This integral breaks Symbolab! Integrate sqrt(1+sin(x)) on zero to pi.
00:00 We are going to compute the trigonometric integral sqrt(1+sin(x)) on zero to pi, and this integral is way harder than it looks at first glance. There is no simple trig identity to simplify the interior of the square root, and the derivative of the interior function 1+sin(x) is not attached to the integrand, so an explicit u-substitution won't work either. Plugging into Symbolab, we discover that this integral breaks Symbolab, which only gives up and gives us a numerically computed result of 4. There are basically two options to symbolically integrate sqrt(1+sin(x)): we can perform an exotic combination of trig. identities to simplify the interior, but the other option is to use the conjugate.

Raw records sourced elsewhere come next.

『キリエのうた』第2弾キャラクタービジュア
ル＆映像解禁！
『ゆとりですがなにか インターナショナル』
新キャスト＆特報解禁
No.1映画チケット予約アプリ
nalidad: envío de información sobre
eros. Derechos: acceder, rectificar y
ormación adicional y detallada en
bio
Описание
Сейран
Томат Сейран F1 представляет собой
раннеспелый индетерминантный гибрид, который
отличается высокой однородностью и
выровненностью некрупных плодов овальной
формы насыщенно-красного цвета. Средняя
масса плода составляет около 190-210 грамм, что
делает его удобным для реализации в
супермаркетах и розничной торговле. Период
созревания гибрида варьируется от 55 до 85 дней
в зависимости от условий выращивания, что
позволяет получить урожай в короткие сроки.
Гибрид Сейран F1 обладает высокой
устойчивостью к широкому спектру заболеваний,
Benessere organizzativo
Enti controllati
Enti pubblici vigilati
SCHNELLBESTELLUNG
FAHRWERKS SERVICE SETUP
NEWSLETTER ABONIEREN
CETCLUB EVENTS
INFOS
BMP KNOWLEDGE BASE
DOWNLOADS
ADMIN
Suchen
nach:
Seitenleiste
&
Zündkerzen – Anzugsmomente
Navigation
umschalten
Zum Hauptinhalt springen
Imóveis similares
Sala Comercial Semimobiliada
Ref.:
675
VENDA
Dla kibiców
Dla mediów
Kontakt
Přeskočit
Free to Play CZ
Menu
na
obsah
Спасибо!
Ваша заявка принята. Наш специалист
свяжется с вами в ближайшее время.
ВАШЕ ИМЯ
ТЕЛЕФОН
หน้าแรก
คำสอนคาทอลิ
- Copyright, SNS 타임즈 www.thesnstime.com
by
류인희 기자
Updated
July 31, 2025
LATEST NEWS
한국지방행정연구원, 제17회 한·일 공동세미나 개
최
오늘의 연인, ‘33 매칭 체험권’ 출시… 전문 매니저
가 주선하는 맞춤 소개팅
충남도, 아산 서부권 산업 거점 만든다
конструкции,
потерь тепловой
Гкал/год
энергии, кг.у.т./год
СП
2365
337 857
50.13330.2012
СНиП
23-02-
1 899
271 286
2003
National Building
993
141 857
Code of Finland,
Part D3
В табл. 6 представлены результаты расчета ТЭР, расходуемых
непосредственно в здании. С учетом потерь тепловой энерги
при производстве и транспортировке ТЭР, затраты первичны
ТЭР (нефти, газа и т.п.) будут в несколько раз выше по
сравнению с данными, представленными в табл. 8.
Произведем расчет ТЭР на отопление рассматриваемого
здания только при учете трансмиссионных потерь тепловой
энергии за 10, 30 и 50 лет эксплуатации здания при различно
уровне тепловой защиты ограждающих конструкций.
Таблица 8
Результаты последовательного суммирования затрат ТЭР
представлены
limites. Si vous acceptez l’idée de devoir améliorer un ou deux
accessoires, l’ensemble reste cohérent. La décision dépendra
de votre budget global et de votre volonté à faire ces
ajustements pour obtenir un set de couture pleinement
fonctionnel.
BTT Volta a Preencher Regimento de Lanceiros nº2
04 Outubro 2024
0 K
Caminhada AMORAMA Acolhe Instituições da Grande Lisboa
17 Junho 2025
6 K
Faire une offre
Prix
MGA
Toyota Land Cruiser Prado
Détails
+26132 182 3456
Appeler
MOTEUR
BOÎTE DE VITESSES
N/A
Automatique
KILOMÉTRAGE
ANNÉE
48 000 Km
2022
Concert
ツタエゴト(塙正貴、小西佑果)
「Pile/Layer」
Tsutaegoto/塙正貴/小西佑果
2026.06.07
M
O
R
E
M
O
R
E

00:55 Multiply by the conjugate in the numerator and denominator: we multiply the integrand by sqrt(1-sin(x))/sqrt(1-sin(x)). The whole point of multiplying by the conjugate is to build a difference of two squares, and this happens in the numerator, giving us sqrt(1-(sin(x))^2). Now we can use a Pythagorean identity to simplify the numerator to get sqrt(cos(x)^2), but this is where the problem gets really tricky, because the square root of the square of a thing is the absolute value!
02:27 Integrate |cos(x)|/sqrt(1-sin(x)): to integrate the absolute value of cosine over the square root part, we need to split the integration interval based on the sign of the cosine function. The cosine is positive on 0 to pi/2 and negative on pi/2 to pi, so the absolute value does nothing on 0 to pi/2 and multiplies by negative 1 on pi/2 to pi. We now have two integrals to solve.
03:21 Compute the antiderivative of cos(x)/sqrt(1-sin(x)): we recognize that our integrand basically has the derivative of the "interior function" 1-sin(x) built into it, because the derivative of 1-sin(x) is -cos(x). We adjust the first integral to get the derivative of the interior function, and we make quick work of both integrals using the chain rule backwards. We evaluate across the limits of integration and obtain the final answer for the definite integral: 4.
06:10 Note on improper integrals: if we are being really careful, we notice that the upper limit of the first integral and the lower limit of the second integral both result in a zero denominator in the integrand. To formalize our solution, we would have to replace these limits with a parameter, t, and take the limit as t approaches pi/2. These limits will be straightforward and result in the same numerical answer of 4.